WORKING DATA Block Start
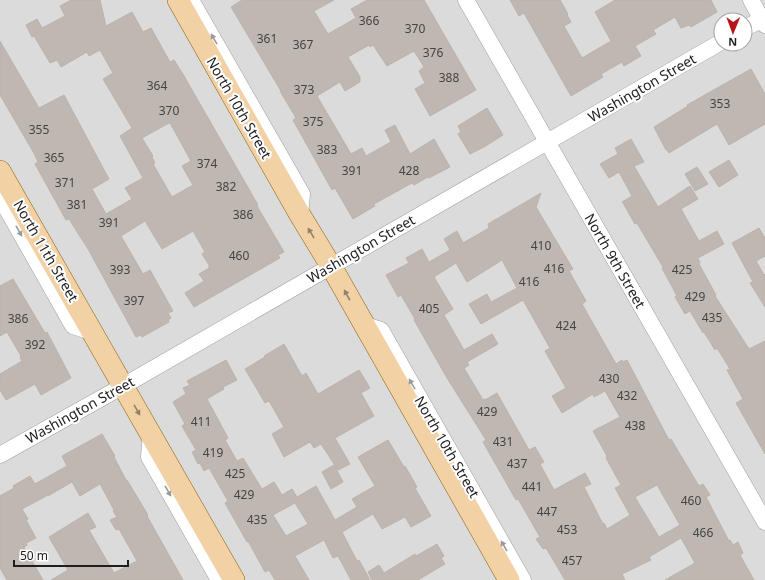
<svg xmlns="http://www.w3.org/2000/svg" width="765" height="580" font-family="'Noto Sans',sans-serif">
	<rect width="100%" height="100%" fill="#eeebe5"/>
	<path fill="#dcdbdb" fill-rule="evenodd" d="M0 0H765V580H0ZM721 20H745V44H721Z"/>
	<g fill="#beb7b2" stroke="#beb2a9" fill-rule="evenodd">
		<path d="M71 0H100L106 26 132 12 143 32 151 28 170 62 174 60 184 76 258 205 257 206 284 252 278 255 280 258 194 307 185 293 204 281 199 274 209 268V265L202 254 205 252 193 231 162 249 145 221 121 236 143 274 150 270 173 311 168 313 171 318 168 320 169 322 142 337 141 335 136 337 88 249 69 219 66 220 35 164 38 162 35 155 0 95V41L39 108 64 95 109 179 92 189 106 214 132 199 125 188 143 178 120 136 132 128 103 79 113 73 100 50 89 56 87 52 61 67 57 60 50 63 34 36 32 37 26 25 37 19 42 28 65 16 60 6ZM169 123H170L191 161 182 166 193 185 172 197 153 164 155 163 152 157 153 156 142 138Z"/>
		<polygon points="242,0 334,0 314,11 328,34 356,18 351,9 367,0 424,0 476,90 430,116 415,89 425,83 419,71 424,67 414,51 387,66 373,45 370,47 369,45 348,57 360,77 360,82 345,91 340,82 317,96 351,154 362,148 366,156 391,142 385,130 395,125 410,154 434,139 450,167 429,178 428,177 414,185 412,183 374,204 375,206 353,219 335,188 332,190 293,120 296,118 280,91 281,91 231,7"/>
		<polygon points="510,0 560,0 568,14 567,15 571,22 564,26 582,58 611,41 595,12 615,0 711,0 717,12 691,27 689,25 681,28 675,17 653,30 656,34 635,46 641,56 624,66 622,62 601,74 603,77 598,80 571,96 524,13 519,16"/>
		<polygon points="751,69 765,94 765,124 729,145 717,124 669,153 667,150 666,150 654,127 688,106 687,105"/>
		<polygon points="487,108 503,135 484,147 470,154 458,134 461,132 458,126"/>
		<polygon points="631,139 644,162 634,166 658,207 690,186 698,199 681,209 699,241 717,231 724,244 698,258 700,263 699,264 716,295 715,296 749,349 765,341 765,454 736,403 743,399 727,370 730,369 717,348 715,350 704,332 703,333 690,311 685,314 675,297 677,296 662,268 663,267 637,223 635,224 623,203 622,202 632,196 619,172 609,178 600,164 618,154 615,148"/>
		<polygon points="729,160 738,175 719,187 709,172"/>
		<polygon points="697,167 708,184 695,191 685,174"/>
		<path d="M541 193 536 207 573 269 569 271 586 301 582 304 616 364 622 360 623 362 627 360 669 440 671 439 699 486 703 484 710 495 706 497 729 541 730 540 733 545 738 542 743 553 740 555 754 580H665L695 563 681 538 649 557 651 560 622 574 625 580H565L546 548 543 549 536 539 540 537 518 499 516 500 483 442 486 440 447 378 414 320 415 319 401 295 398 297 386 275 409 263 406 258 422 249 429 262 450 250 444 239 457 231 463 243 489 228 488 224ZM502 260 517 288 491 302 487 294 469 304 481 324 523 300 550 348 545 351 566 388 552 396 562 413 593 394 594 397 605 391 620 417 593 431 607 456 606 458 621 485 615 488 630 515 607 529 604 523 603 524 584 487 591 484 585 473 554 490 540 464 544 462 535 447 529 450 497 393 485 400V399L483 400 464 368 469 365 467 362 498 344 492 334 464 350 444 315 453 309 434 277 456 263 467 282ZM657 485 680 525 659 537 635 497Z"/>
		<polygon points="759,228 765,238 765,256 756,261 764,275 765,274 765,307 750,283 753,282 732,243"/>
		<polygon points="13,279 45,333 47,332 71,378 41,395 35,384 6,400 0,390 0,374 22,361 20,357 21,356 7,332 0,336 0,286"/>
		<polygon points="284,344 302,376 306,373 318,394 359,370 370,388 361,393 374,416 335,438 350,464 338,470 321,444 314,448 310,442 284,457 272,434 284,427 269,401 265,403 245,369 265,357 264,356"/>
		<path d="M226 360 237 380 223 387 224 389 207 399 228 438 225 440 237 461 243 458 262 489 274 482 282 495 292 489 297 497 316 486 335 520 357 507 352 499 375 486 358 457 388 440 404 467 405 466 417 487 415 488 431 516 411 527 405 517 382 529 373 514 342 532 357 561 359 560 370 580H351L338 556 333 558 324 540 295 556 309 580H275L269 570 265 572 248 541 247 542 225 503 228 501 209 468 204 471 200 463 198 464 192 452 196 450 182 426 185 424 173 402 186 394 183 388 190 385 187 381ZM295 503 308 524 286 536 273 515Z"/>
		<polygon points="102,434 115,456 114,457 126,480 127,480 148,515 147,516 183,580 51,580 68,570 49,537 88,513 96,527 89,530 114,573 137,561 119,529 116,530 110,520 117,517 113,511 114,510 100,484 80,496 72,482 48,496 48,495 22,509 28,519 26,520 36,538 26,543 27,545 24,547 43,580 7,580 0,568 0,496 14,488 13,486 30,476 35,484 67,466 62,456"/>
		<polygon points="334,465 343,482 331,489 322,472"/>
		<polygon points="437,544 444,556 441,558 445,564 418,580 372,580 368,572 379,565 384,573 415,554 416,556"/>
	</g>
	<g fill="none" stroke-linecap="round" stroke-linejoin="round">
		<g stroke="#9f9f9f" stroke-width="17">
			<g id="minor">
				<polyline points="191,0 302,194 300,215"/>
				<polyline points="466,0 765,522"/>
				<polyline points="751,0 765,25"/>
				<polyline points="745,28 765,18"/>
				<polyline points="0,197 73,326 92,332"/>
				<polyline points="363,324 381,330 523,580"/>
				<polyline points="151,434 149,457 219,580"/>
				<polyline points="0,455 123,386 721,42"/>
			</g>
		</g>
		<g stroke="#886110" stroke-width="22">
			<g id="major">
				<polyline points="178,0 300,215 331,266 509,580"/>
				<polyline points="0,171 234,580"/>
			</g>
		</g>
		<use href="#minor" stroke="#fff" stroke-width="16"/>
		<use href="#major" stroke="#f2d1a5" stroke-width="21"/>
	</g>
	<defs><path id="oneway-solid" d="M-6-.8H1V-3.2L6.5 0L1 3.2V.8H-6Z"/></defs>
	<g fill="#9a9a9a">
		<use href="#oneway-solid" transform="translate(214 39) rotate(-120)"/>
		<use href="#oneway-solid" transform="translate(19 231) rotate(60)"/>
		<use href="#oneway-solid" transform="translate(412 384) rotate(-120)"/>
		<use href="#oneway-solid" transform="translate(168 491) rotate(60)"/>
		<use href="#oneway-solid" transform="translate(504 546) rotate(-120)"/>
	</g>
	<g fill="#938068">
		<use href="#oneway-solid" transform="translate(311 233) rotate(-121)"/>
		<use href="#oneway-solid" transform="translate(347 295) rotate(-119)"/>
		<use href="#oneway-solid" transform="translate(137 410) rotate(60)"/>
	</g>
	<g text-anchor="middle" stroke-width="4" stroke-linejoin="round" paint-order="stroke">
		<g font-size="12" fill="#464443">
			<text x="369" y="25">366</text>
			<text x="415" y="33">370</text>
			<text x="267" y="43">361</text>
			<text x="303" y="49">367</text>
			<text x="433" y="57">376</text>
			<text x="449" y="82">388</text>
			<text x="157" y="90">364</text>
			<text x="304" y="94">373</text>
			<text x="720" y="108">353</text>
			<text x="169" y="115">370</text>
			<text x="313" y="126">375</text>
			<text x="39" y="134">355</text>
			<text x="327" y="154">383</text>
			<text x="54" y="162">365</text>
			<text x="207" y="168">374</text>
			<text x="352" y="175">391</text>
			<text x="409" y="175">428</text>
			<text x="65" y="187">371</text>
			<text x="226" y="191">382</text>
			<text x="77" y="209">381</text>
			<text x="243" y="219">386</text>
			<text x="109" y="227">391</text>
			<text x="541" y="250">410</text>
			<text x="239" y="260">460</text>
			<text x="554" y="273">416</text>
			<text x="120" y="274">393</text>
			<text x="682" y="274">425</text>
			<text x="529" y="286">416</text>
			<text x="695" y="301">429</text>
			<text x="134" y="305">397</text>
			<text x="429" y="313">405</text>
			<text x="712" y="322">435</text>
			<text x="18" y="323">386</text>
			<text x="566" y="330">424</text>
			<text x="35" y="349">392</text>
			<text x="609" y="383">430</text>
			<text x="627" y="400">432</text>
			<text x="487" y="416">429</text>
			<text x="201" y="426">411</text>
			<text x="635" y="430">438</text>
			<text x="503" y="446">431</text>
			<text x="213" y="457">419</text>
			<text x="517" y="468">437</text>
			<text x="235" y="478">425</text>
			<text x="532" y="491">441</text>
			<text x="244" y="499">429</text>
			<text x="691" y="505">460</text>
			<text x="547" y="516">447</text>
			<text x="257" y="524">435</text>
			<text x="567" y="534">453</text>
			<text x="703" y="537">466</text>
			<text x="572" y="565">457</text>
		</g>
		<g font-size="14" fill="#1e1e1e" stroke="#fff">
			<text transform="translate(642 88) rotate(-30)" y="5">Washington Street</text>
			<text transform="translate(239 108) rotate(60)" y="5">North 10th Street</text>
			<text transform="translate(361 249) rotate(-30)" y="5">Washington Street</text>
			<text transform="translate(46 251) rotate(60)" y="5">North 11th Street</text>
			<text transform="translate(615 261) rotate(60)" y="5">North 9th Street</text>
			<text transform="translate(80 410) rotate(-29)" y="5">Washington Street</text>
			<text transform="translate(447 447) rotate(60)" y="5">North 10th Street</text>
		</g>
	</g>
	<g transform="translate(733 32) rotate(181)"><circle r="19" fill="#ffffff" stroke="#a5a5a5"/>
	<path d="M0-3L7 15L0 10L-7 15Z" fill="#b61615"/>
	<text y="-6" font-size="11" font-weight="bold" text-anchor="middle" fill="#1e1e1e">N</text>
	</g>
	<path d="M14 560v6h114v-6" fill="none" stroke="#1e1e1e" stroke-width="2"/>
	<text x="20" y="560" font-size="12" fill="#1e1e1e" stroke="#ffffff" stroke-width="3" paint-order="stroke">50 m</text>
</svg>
WORKING DATA Block End
WORK ORDER -> From the data above, copy each line where the string "linejoin" appears.

ANSWER BOX ->
	<g fill="none" stroke-linecap="round" stroke-linejoin="round">
	<g text-anchor="middle" stroke-width="4" stroke-linejoin="round" paint-order="stroke">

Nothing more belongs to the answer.